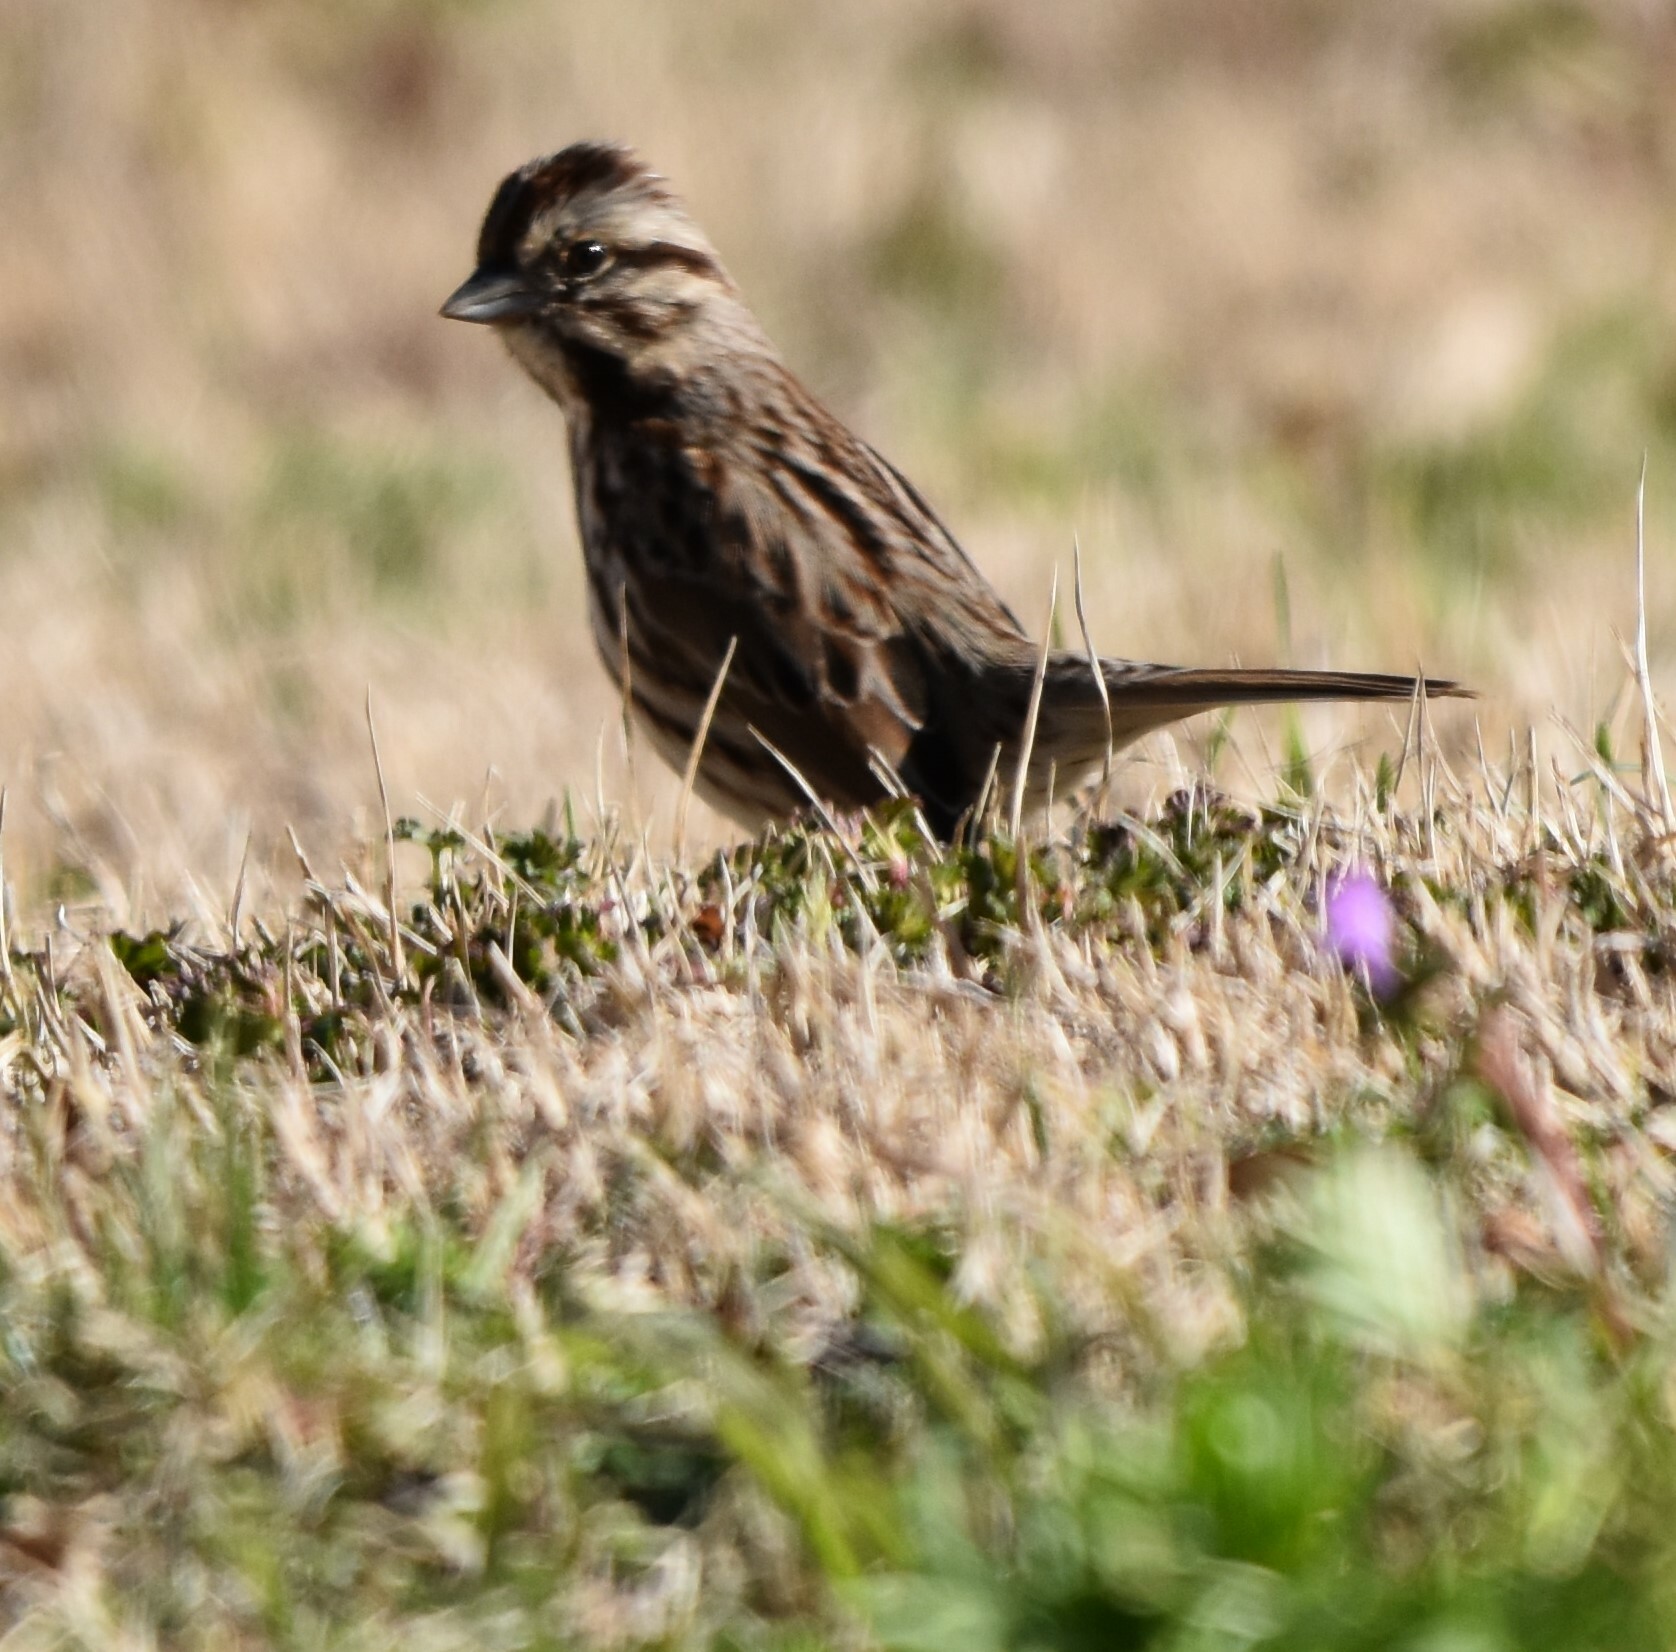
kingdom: Animalia
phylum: Chordata
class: Aves
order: Passeriformes
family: Passerellidae
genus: Melospiza
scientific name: Melospiza melodia
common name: Song sparrow
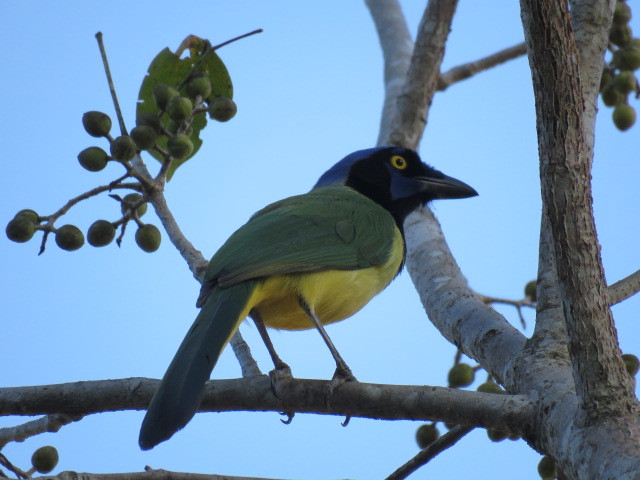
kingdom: Animalia
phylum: Chordata
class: Aves
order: Passeriformes
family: Corvidae
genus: Cyanocorax
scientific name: Cyanocorax yncas
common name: Green jay
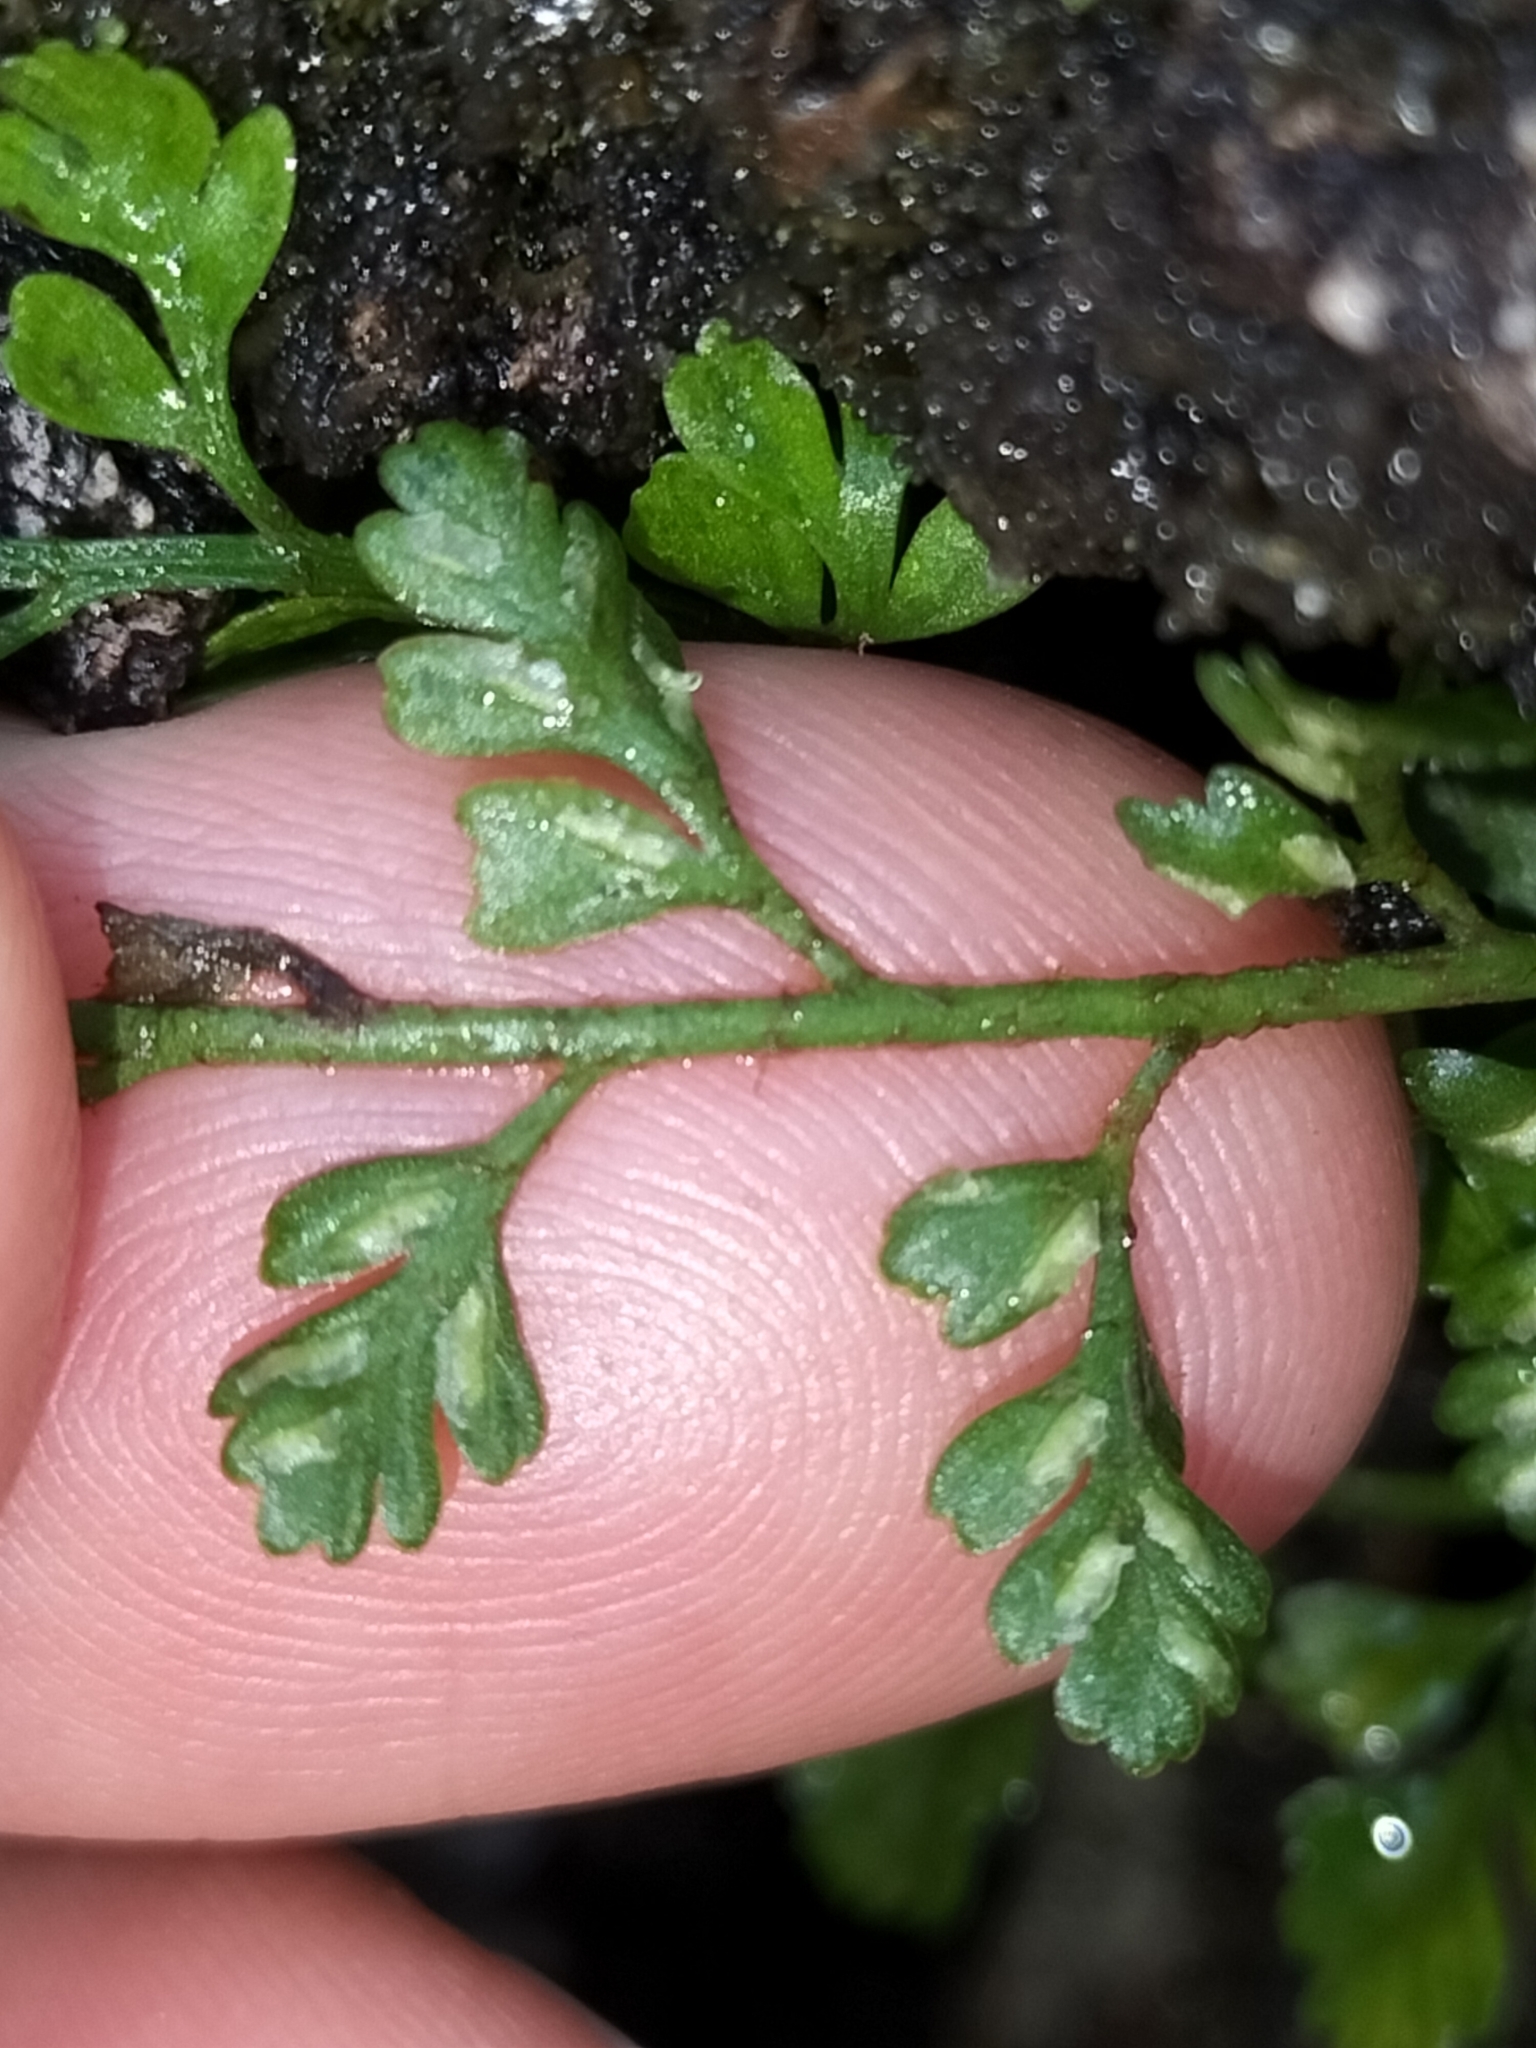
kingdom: Plantae
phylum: Tracheophyta
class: Polypodiopsida
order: Polypodiales
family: Aspleniaceae
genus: Asplenium
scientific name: Asplenium hookerianum
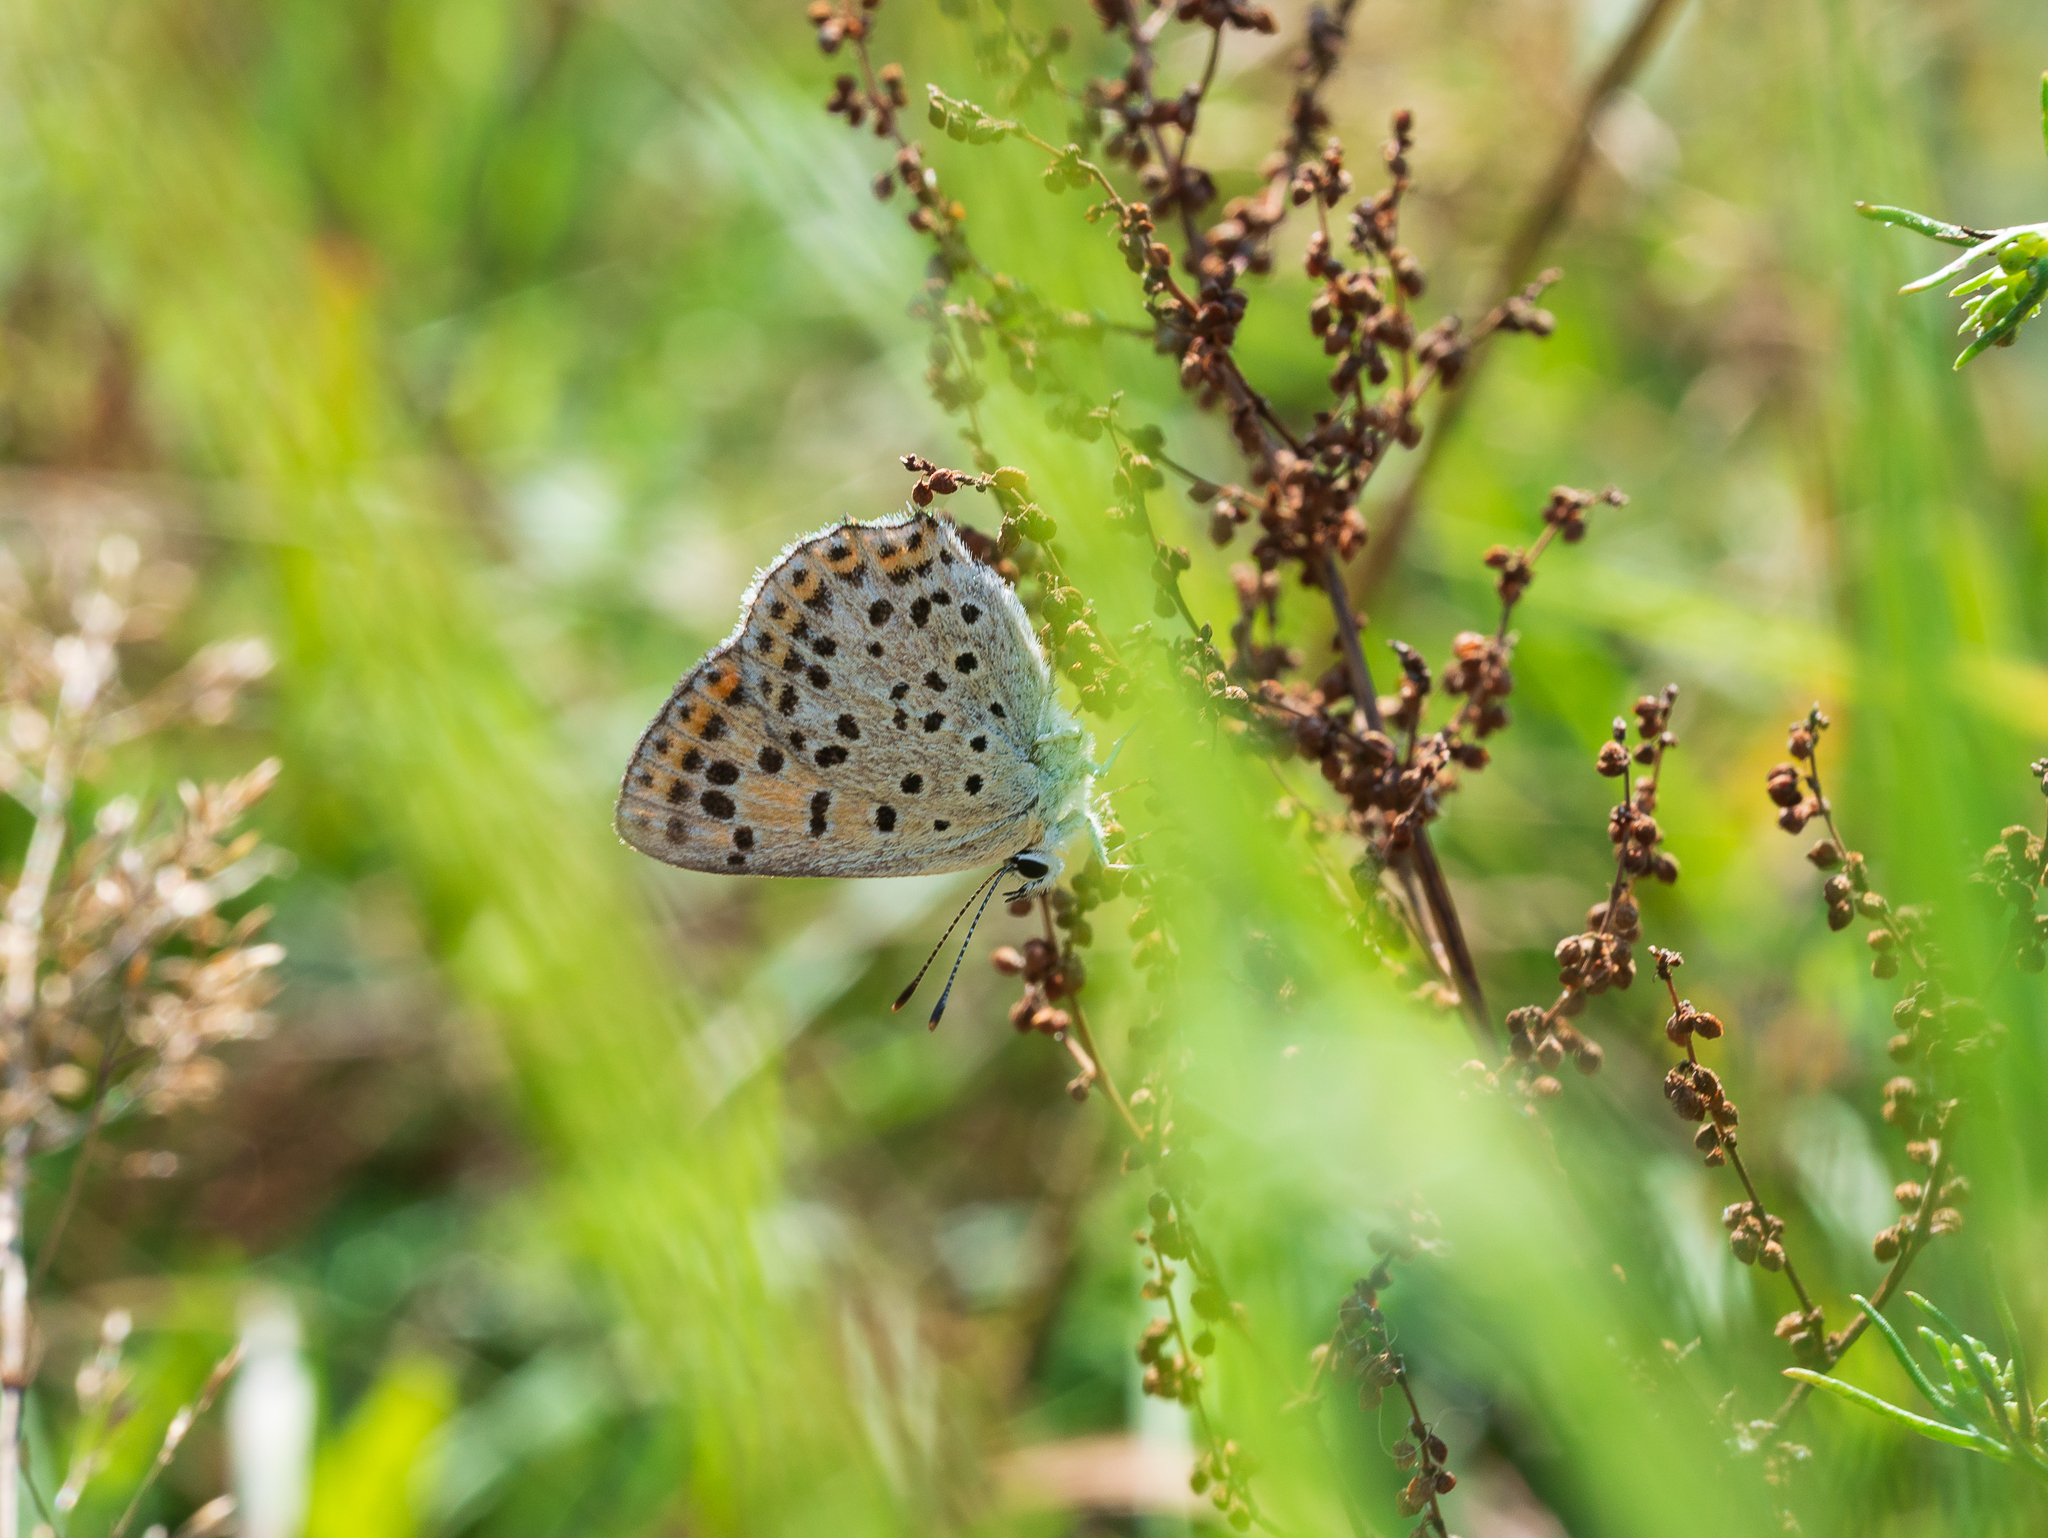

:::::

Render every line of the entries above as one numbered list, skipping blank lines and leaving the pictures out.

▶ **Output for this task**:
1. kingdom: Animalia
2. phylum: Chordata
3. class: Aves
4. order: Passeriformes
5. family: Passerellidae
6. genus: Melospiza
7. scientific name: Melospiza melodia
8. common name: Song sparrow
9. kingdom: Animalia
10. phylum: Chordata
11. class: Aves
12. order: Passeriformes
13. family: Corvidae
14. genus: Cyanocorax
15. scientific name: Cyanocorax yncas
16. common name: Green jay
17. kingdom: Plantae
18. phylum: Tracheophyta
19. class: Polypodiopsida
20. order: Polypodiales
21. family: Aspleniaceae
22. genus: Asplenium
23. scientific name: Asplenium hookerianum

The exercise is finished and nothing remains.